Mel Tisdale
What a silly species we are. We know that helium is finite and stocks are depleting fast, yet do nothing to restrict its use. If the only applications were frivolous ones, such as advertising like this, then no harm is done. See: http://www.independent.co.uk/news/science/why-the-world-is-running-out-of-helium-2059357.html
But that is not the case. Helium is essential for some medical equipment, MRI scanners being prominent. When the helium runs out, such equipment will cease to be available to the medical profession for diagnosis and thus treatment of serious conditions.
Future generations are really going to love us. We have used all the cheap oil, leaving them only the expensive stuff; have failed miserably to deal with climate change, leaving them (and many of us) with conditions that will almost certainly be unbearable exacerbated by a completely inadequate food supply. If that list were not bad enough, we continue to deplete helium in order to advertise a particular brand of tyre instead of protecting valuable medical equipment. Sad, very sad.
Jeff Olney
We're not running out of helium. Re-read the article you posted. We're running out of "cheap" helium. Helium is extracted from natural gas. I would not call natural gas "finite."
BigGoofyGuy
I think hydrogen is a viable alternative to helium; especially if helium seems to be limited and hydrogen is not.
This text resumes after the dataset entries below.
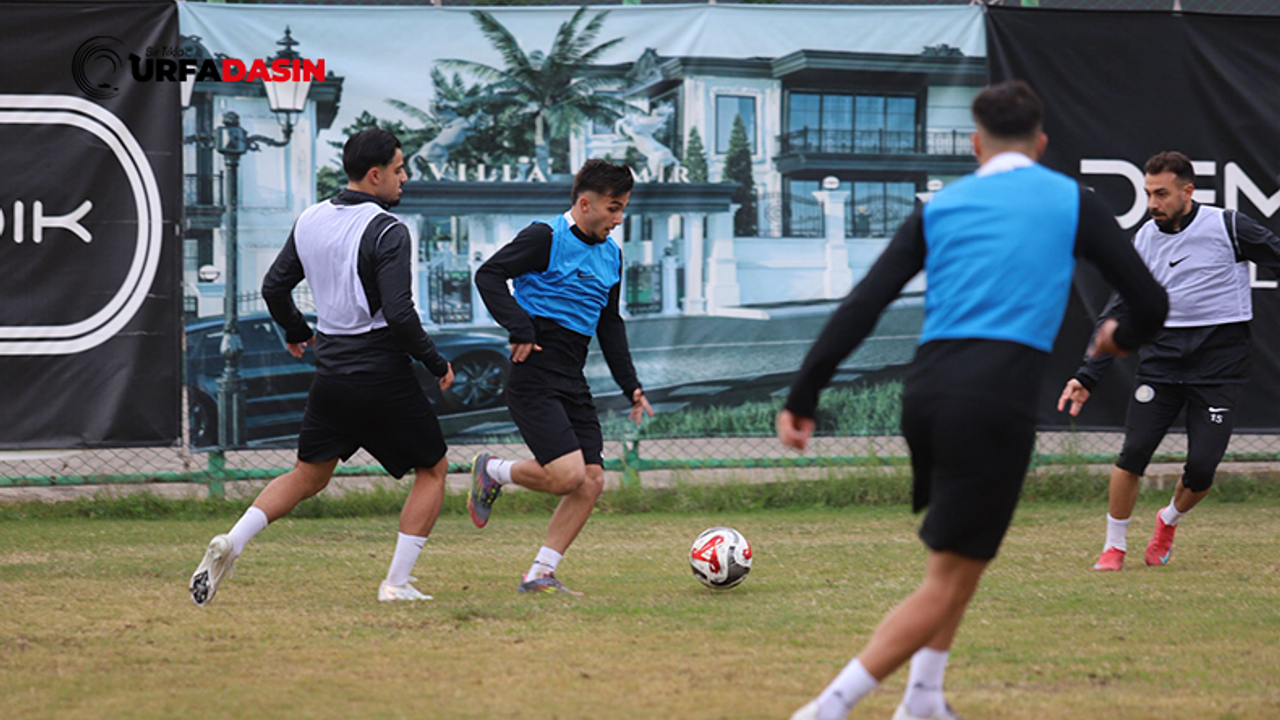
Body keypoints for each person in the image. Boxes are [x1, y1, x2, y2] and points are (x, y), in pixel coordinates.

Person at [778, 81, 1169, 720]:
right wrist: (1118, 338)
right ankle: (826, 709)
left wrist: (803, 395)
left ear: (975, 144)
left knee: (962, 562)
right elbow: (1151, 302)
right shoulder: (1072, 200)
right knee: (946, 578)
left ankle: (924, 700)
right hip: (992, 400)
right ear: (1040, 143)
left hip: (927, 394)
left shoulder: (942, 205)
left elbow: (863, 304)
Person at [188, 128, 455, 606]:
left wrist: (295, 330)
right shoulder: (389, 230)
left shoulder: (310, 218)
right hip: (380, 372)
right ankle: (396, 583)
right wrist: (436, 361)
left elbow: (274, 287)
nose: (405, 178)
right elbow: (399, 313)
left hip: (331, 372)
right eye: (399, 169)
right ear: (374, 175)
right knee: (433, 468)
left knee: (307, 475)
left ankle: (233, 540)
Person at [1058, 150, 1280, 572]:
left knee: (1202, 470)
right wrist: (1086, 375)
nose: (1152, 203)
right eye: (1147, 193)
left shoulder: (1228, 226)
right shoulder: (1144, 239)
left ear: (1187, 191)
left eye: (1161, 194)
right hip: (1161, 364)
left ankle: (1168, 520)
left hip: (1219, 367)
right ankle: (1114, 546)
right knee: (1133, 453)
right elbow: (1118, 312)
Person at [469, 158, 653, 595]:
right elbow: (489, 275)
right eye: (613, 208)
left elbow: (610, 324)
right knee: (569, 475)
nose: (618, 219)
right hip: (534, 374)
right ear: (586, 204)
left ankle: (540, 573)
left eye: (623, 208)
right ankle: (492, 470)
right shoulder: (545, 237)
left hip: (572, 377)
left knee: (591, 481)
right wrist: (520, 327)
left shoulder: (612, 255)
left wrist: (631, 385)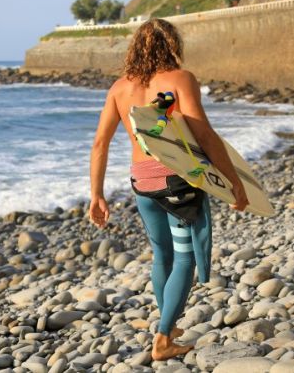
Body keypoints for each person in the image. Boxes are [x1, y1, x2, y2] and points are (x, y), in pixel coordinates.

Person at [88, 18, 249, 361]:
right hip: (178, 182)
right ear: (173, 45)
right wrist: (232, 179)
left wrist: (97, 194)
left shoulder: (119, 88)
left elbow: (100, 143)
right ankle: (163, 339)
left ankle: (169, 324)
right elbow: (203, 133)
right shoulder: (180, 79)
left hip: (141, 181)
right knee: (186, 256)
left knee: (162, 255)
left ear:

The cause of the Hindenberg is still unknown (many theories though). I believe that with newer technology, one could build a Hindenberg type airship and still be able to use hydrogen as the lifting gas (perhaps have it combined with an inert gas to make it less flamable?).
I think the new semi-rigig Goodyear airship is cool. I am hoping it will lead to rigid airships that people can take for air cruises.
Photonjunkie
In what sense is this radical Goodyear re-engineering? The design appears to be little more than a license built Zeppelin NT. It's the same length and passenger capacity as the Zeppelin NT07 and visually identical to the Zeppelin judging from the photograph. Goodyear even buys the tail assembly from Zeppelin.
Seeing this ship in the sky won't be a novelty in the San Francisco Bay Area. Airship Ventures was selling sightseeing rides around the region on a Zeppelin NT07 from 2008 to 2012, but the exorbitant ticket cost eventually doomed the operation.
BTW, blimps, semi-rigid and rigid airships are all "dirigibles".
Photonjunkie
There's a wiki that says Goodyear contracted with the Zeppelin Company in 2011 for the purchase of three N07-101 airships with planned operation to being in 2014. That suggests that the only construction that Goodyear could manage was to assemble the Zeppelin kit.
ezeflyer
I would like to know more about the engines.
ftydeuge
Goodyear just ordered 3 Zeppelin-NT http://www.gizmag.com/goodyear-blimp-replacement-zeppelins/28335/ https://en.wikipedia.org/wiki/Zeppelin_NT
Rt1583
@ Jeff - What would you call natural gas then? As you say it, the only option available after finite is infinite, which everybody knows is not the case (unless you've got some inside information on star mining to share with the world).
@ BigWarpGuy - How would "less flamable" work? Would that make the passengers less dead if something similar to the Hindenburg happened again?
Jay Finke
Is there a single person out there that would set foot in a hydrogen filled dirigible ? Not me man ! Something about being cooked alive. I think it would make for popular TV though, everybody would be glued to the screen, waiting for that single small static spark, to relive the past again.
Slowburn
@ Mel Tisdale
The cost of extracting helium from the atmosphere is not prohibitive it is just more than extracting helium from natural gas sources.